== DATASET ENTRIES ==
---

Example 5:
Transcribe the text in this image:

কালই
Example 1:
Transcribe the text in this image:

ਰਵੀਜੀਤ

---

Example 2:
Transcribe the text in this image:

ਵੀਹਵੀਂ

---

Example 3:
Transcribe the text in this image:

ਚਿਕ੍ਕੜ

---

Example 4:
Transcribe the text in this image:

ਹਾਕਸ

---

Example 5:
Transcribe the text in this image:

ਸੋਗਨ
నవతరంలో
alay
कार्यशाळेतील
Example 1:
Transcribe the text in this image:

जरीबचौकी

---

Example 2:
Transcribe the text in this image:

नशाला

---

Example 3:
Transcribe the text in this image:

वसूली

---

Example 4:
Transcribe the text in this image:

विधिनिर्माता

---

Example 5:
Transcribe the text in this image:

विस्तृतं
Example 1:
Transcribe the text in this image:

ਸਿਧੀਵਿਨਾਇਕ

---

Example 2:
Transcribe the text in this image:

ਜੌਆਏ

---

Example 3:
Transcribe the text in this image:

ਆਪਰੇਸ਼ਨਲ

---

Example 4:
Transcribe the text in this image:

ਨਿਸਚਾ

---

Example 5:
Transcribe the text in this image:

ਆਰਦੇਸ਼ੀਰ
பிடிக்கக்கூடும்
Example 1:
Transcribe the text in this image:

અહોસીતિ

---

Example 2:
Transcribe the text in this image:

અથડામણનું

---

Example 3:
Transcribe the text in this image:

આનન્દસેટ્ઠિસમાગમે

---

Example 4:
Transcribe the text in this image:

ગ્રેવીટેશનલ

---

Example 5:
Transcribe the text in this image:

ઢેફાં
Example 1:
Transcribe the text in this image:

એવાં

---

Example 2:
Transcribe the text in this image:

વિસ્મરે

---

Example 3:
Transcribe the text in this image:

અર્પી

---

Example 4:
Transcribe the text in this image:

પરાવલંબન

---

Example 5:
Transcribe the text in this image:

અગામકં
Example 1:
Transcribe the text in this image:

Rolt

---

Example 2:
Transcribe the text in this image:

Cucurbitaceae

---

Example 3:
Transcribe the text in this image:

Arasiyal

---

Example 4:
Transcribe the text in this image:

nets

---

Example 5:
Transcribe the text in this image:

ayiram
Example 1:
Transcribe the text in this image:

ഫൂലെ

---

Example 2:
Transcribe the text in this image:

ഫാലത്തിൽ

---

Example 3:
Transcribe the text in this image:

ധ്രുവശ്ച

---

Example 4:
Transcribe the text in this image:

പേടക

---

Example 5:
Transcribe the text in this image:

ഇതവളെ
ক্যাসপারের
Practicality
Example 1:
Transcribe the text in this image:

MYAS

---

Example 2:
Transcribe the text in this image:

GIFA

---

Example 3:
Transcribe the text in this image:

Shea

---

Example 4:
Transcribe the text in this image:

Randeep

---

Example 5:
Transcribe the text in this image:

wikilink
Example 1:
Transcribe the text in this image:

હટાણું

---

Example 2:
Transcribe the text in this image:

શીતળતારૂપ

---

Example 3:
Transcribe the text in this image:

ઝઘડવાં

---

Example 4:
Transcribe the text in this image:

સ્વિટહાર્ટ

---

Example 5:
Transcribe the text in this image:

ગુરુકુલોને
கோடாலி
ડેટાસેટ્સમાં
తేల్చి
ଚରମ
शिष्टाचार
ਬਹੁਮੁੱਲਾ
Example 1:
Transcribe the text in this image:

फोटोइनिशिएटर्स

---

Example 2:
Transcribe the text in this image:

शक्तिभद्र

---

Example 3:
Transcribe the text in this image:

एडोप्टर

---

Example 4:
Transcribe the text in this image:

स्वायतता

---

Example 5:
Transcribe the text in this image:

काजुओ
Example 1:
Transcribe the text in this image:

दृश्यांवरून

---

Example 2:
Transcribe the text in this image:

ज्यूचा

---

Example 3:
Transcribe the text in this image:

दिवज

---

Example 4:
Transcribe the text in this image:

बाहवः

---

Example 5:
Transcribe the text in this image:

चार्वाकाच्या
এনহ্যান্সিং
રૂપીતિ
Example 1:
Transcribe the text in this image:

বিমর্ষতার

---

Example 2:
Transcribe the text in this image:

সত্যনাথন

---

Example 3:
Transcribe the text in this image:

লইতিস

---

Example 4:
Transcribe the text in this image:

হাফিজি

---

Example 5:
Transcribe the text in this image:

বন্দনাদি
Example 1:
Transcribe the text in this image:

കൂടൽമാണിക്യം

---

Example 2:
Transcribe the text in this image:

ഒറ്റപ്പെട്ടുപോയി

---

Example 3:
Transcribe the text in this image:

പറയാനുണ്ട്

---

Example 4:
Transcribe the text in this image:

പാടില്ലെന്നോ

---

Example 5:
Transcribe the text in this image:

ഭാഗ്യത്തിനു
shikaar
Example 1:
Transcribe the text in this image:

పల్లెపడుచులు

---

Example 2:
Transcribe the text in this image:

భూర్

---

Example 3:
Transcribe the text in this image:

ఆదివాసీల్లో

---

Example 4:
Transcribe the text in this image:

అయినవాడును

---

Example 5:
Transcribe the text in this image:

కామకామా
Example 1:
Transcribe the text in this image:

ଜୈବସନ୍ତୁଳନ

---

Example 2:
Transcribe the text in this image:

== TASK TO COMPLETE ==
The full listing must be retyped exactly as it stands.

== RESULT ==
---

Example 5:
Transcribe the text in this image:

কালই
Example 1:
Transcribe the text in this image:

ਰਵੀਜੀਤ

---

Example 2:
Transcribe the text in this image:

ਵੀਹਵੀਂ

---

Example 3:
Transcribe the text in this image:

ਚਿਕ੍ਕੜ

---

Example 4:
Transcribe the text in this image:

ਹਾਕਸ

---

Example 5:
Transcribe the text in this image:

ਸੋਗਨ
నవతరంలో
alay
कार्यशाळेतील
Example 1:
Transcribe the text in this image:

जरीबचौकी

---

Example 2:
Transcribe the text in this image:

नशाला

---

Example 3:
Transcribe the text in this image:

वसूली

---

Example 4:
Transcribe the text in this image:

विधिनिर्माता

---

Example 5:
Transcribe the text in this image:

विस्तृतं
Example 1:
Transcribe the text in this image:

ਸਿਧੀਵਿਨਾਇਕ

---

Example 2:
Transcribe the text in this image:

ਜੌਆਏ

---

Example 3:
Transcribe the text in this image:

ਆਪਰੇਸ਼ਨਲ

---

Example 4:
Transcribe the text in this image:

ਨਿਸਚਾ

---

Example 5:
Transcribe the text in this image:

ਆਰਦੇਸ਼ੀਰ
பிடிக்கக்கூடும்
Example 1:
Transcribe the text in this image:

અહોસીતિ

---

Example 2:
Transcribe the text in this image:

અથડામણનું

---

Example 3:
Transcribe the text in this image:

આનન્દસેટ્ઠિસમાગમે

---

Example 4:
Transcribe the text in this image:

ગ્રેવીટેશનલ

---

Example 5:
Transcribe the text in this image:

ઢેફાં
Example 1:
Transcribe the text in this image:

એવાં

---

Example 2:
Transcribe the text in this image:

વિસ્મરે

---

Example 3:
Transcribe the text in this image:

અર્પી

---

Example 4:
Transcribe the text in this image:

પરાવલંબન

---

Example 5:
Transcribe the text in this image:

અગામકં
Example 1:
Transcribe the text in this image:

Rolt

---

Example 2:
Transcribe the text in this image:

Cucurbitaceae

---

Example 3:
Transcribe the text in this image:

Arasiyal

---

Example 4:
Transcribe the text in this image:

nets

---

Example 5:
Transcribe the text in this image:

ayiram
Example 1:
Transcribe the text in this image:

ഫൂലെ

---

Example 2:
Transcribe the text in this image:

ഫാലത്തിൽ

---

Example 3:
Transcribe the text in this image:

ധ്രുവശ്ച

---

Example 4:
Transcribe the text in this image:

പേടക

---

Example 5:
Transcribe the text in this image:

ഇതവളെ
ক্যাসপারের
Practicality
Example 1:
Transcribe the text in this image:

MYAS

---

Example 2:
Transcribe the text in this image:

GIFA

---

Example 3:
Transcribe the text in this image:

Shea

---

Example 4:
Transcribe the text in this image:

Randeep

---

Example 5:
Transcribe the text in this image:

wikilink
Example 1:
Transcribe the text in this image:

હટાણું

---

Example 2:
Transcribe the text in this image:

શીતળતારૂપ

---

Example 3:
Transcribe the text in this image:

ઝઘડવાં

---

Example 4:
Transcribe the text in this image:

સ્વિટહાર્ટ

---

Example 5:
Transcribe the text in this image:

ગુરુકુલોને
கோடாலி
ડેટાસેટ્સમાં
తేల్చి
ଚରମ
शिष्टाचार
ਬਹੁਮੁੱਲਾ
Example 1:
Transcribe the text in this image:

फोटोइनिशिएटर्स

---

Example 2:
Transcribe the text in this image:

शक्तिभद्र

---

Example 3:
Transcribe the text in this image:

एडोप्टर

---

Example 4:
Transcribe the text in this image:

स्वायतता

---

Example 5:
Transcribe the text in this image:

काजुओ
Example 1:
Transcribe the text in this image:

दृश्यांवरून

---

Example 2:
Transcribe the text in this image:

ज्यूचा

---

Example 3:
Transcribe the text in this image:

दिवज

---

Example 4:
Transcribe the text in this image:

बाहवः

---

Example 5:
Transcribe the text in this image:

चार्वाकाच्या
এনহ্যান্সিং
રૂપીતિ
Example 1:
Transcribe the text in this image:

বিমর্ষতার

---

Example 2:
Transcribe the text in this image:

সত্যনাথন

---

Example 3:
Transcribe the text in this image:

লইতিস

---

Example 4:
Transcribe the text in this image:

হাফিজি

---

Example 5:
Transcribe the text in this image:

বন্দনাদি
Example 1:
Transcribe the text in this image:

കൂടൽമാണിക്യം

---

Example 2:
Transcribe the text in this image:

ഒറ്റപ്പെട്ടുപോയി

---

Example 3:
Transcribe the text in this image:

പറയാനുണ്ട്

---

Example 4:
Transcribe the text in this image:

പാടില്ലെന്നോ

---

Example 5:
Transcribe the text in this image:

ഭാഗ്യത്തിനു
shikaar
Example 1:
Transcribe the text in this image:

పల్లెపడుచులు

---

Example 2:
Transcribe the text in this image:

భూర్

---

Example 3:
Transcribe the text in this image:

ఆదివాసీల్లో

---

Example 4:
Transcribe the text in this image:

అయినవాడును

---

Example 5:
Transcribe the text in this image:

కామకామా
Example 1:
Transcribe the text in this image:

ଜୈବସନ୍ତୁଳନ

---

Example 2:
Transcribe the text in this image:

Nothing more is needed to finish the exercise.